I will take her to see her (almost) namesakes tomb someday.

I miscalculated and hadn't realised that the Pre-Raphaelite exhibition at the National Gallery hadn't begun yet, which was a shame. The Horse Guards museum was a joy, particularly as you get to watch the lads at stable duty. I ended up having a long old chat with some of the Ministry of Defence police who were on duty outside. I certainly noticed the greater presence of armed police and talked to several of them around the city, I suppose because it is so unusual from an Irish perspective. They were unfailingly friendly. The thing that really struck me was the number of them with beards - the Met clearly having different regulations on this matter. .

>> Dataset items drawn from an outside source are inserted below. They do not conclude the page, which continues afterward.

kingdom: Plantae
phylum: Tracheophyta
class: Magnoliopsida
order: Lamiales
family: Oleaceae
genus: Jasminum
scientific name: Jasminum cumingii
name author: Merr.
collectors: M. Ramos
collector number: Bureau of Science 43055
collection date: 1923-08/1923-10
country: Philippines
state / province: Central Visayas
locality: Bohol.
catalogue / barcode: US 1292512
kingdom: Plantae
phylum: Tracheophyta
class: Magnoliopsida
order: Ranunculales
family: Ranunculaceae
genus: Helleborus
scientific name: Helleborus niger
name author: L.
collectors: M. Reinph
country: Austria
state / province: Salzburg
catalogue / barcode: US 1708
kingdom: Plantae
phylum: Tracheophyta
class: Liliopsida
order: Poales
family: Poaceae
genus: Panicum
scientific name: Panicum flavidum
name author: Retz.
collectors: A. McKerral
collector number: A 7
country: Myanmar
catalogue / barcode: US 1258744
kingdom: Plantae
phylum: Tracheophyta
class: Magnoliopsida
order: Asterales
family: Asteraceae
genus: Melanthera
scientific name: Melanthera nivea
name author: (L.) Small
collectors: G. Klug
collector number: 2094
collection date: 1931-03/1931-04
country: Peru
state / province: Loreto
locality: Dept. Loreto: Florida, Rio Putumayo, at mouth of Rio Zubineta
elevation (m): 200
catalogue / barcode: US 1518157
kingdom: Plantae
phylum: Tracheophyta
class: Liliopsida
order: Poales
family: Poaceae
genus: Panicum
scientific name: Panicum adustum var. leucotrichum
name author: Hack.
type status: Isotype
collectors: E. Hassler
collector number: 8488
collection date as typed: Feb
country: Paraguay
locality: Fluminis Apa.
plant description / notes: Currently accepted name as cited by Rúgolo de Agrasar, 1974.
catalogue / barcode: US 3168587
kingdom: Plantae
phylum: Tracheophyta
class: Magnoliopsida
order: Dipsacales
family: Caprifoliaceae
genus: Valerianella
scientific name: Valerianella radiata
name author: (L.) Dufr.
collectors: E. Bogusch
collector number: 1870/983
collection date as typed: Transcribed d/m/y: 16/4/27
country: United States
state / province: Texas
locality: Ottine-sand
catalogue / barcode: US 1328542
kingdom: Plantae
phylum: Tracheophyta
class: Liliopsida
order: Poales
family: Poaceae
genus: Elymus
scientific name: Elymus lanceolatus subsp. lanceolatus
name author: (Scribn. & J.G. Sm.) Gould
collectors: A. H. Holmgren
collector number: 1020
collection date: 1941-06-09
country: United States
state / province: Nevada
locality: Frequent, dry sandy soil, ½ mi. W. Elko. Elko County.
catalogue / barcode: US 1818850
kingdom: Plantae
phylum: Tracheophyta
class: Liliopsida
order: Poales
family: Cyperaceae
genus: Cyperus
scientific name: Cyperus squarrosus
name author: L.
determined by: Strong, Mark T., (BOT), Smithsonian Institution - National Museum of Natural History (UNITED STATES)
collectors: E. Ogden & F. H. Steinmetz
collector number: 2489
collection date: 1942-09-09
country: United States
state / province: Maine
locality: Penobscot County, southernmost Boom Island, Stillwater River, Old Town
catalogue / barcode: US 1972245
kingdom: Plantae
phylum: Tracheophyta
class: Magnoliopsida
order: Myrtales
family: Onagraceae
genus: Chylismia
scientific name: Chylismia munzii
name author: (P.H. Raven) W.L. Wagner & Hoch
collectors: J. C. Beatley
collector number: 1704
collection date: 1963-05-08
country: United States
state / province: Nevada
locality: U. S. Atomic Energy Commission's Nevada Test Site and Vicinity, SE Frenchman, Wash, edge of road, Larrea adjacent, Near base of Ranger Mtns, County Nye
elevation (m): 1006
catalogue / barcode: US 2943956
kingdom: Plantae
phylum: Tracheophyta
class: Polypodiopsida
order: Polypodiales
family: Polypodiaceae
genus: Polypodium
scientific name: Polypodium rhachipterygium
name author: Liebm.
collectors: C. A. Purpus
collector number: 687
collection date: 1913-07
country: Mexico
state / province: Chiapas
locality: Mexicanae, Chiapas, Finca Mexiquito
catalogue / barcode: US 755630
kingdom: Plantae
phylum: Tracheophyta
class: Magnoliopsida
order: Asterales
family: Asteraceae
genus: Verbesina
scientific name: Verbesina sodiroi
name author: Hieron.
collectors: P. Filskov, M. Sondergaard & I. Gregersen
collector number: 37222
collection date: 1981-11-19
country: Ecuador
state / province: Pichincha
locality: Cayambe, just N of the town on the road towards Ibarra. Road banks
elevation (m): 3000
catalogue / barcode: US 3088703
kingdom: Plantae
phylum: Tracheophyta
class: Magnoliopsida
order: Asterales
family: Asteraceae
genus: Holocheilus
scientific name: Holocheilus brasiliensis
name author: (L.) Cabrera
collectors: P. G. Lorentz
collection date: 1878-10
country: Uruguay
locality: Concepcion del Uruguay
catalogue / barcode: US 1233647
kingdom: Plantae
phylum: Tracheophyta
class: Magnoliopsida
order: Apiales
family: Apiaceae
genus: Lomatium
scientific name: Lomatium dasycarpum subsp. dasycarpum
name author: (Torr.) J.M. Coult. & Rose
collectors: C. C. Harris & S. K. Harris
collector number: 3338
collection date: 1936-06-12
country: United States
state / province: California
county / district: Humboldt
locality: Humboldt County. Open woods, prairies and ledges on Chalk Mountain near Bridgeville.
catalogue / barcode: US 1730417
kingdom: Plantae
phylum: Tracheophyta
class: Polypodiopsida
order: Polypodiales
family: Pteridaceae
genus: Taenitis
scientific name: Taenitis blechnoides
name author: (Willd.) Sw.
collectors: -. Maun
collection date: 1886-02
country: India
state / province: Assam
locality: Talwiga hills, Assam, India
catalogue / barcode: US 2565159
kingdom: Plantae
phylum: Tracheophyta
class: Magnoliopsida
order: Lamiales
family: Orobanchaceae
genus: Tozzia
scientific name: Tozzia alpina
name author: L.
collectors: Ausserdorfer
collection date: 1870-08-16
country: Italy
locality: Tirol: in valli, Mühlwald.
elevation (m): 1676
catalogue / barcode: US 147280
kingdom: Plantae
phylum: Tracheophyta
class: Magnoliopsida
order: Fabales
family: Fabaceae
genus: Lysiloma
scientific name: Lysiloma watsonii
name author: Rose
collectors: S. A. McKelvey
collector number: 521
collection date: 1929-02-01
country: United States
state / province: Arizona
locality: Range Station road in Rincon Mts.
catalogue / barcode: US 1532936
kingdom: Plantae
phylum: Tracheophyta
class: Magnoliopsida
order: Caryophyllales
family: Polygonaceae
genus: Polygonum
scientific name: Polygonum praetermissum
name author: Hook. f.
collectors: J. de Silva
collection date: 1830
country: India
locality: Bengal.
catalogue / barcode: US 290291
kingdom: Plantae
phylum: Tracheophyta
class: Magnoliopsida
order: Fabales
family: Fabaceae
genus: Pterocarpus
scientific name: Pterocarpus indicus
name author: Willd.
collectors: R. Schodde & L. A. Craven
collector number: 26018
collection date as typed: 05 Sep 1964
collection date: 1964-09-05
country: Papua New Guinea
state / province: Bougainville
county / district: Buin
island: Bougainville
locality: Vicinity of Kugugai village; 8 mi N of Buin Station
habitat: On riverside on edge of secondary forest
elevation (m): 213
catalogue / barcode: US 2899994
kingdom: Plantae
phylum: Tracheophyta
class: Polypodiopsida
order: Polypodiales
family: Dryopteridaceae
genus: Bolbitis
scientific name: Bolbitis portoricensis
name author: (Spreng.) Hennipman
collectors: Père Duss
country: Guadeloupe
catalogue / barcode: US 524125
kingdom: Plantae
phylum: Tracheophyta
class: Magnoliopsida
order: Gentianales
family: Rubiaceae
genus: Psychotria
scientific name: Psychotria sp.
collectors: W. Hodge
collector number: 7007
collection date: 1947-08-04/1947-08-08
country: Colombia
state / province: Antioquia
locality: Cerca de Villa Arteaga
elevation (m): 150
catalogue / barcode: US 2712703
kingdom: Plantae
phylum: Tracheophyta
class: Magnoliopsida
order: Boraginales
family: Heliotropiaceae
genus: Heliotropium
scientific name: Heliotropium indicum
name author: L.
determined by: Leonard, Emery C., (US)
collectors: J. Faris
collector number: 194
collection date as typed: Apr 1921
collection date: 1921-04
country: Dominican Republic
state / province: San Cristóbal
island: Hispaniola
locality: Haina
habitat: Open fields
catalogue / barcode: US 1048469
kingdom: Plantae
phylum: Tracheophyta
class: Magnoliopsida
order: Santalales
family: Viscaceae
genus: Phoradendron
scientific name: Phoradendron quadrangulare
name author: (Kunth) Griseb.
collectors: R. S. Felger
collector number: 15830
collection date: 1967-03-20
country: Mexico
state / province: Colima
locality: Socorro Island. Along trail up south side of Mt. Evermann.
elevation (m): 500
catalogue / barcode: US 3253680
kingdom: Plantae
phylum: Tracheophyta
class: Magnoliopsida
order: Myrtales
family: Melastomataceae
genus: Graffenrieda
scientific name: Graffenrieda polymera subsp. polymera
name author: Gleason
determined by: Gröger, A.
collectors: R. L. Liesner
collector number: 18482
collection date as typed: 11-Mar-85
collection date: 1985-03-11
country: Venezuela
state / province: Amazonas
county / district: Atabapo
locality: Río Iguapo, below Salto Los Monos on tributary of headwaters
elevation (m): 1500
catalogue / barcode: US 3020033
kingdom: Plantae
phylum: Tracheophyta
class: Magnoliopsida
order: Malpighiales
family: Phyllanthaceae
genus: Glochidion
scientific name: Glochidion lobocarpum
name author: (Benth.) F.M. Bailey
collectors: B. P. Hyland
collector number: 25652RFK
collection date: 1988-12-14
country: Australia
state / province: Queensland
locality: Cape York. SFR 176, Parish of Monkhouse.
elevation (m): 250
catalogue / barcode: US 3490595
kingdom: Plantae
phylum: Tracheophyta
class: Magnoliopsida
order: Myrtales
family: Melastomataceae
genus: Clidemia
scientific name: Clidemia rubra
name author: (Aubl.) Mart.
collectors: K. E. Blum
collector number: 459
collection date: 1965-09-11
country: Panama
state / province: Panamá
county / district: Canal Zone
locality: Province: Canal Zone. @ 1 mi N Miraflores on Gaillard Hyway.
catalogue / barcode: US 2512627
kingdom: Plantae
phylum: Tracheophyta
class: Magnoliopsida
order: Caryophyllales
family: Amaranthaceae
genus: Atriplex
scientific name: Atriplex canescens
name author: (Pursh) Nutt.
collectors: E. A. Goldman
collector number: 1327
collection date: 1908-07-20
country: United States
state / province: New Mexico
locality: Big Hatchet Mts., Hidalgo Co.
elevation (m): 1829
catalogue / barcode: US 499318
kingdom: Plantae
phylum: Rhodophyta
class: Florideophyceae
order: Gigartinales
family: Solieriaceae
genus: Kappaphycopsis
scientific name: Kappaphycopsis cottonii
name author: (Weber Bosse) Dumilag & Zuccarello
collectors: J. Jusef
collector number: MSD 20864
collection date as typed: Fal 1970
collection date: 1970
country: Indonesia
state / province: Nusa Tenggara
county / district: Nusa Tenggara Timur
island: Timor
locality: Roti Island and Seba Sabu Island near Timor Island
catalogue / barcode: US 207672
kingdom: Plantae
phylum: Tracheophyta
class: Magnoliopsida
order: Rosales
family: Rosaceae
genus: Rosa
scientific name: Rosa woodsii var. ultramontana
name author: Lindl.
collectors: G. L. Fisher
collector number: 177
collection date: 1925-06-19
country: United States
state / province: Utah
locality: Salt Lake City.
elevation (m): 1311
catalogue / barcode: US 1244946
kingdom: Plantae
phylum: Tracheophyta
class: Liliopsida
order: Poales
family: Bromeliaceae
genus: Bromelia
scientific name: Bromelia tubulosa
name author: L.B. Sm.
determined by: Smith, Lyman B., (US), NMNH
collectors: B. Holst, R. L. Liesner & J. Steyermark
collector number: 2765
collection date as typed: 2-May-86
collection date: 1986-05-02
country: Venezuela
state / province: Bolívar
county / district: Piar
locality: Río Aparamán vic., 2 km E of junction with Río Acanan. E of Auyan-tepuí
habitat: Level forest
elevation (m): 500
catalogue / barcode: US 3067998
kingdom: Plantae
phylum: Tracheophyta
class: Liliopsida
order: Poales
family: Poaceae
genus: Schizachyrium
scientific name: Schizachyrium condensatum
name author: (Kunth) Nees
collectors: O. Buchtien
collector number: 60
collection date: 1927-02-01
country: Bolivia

An artist's impression of the National Army Museum

Of the National Army museum, the less said the better. It was the only sour note in an otherwise excellent trip.

I should have listened Tim. I should have listened.  And what only makes it worse is that I missed the Wallace Collection because of it. 

I survived Charing Cross Road and Martins Lane with only minor damage to my wallet. Not many books this trip, but quite a few prints - mostly fashion for Mrs. Kinch and Alice and Pooh Bear for the Kinchlets. There is more framing in my future. 

I'm still wondering if anyone does a suitable train in 20mm

I was very happy to get a single large engraving (done as a special by the Illustrated London News) of "a reconaissance in force" in 1882, which the Egyptians record as the Battle of Kafr el Dawr. It's an engagement that has intrigued me for a while, so I was glad to get it. There was a definite thrill of discovery when I recognised the geography and the regimental numbers in the otherwise anonymous piece.

After that it was home again, home again, jiggity jig. Mrs. Kinch and the Kinchlets seemed none the worse my absence and quite pleased to see me actually.